Most schools already use strict internet content filters to prevent abuse of their network, as well as to help focus children on using the internet for educational purposes. However this appears to mark the first time that such an organisation has formally worked with the CLP to block all websites on the Police Intellectual Property Crime Unit‘s (PIPCU) Infringing Website List (IWL).
At present most of the country’s major home broadband ISPs (BT, Sky Broadband, Virgin Media, TalkTalk etc.) only block access to copyright infringing sites once in receipt of a court order to do so, but they’re public providers while the LGfL is a not-for-profit organisation with a specific focus on only providing connectivity and educational technology to schools in London.
Naturally schools, not unlike public WiFi hotspots and other such networks, have become increasingly concerned about the possibility of any future legal repercussions that may occur from allowing children to access or distribute content that breaks copyright.
Mark Bentley, LGfL’s DigiSafe Team, said (UKAuthority):
“LGfL DigiSafe is committed to partnering with relevant stakeholders in order to achieve our mission of saving schools money and keeping children safe.
By working with City of London police to block its List of Infringing Websites to our community of over 2 million students we not only prevent children accessing inappropriate material, but also provide reassurance to senior leaders that this illegal activity cannot be committed on the school site, meaning headteachers do not need to fear liability for copyright infringements.”
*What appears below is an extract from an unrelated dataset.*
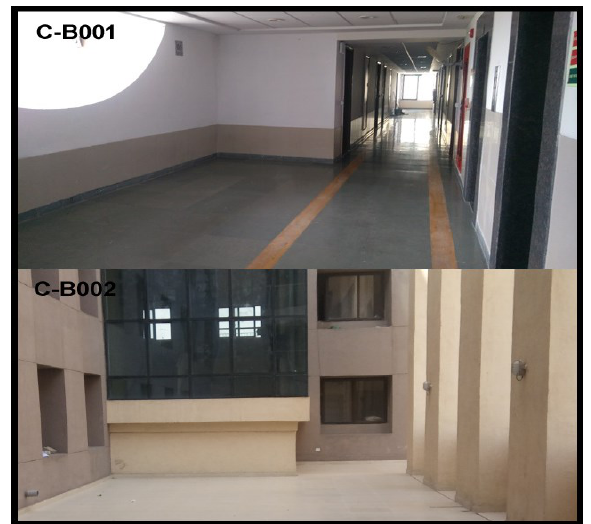
Figure 7. CCTV for Fire Detection at RGIPT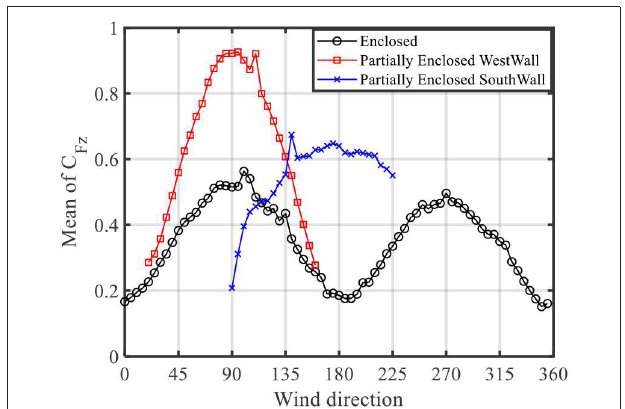
FIGURE 13 | Effect of openings on mean of total uplift force coefficients.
Apparently the operation began last month and a “regularly updated” blacklist of websites is now being provided to the LGfL, although they still need to develop an API in order to automate such updates.
Meanwhile the Intellectual Property Office (IPO) are already in the process of considering whether or not they can setup a new “administrative site blocking” process, which would replace the current system of court orders for major ISPs (here).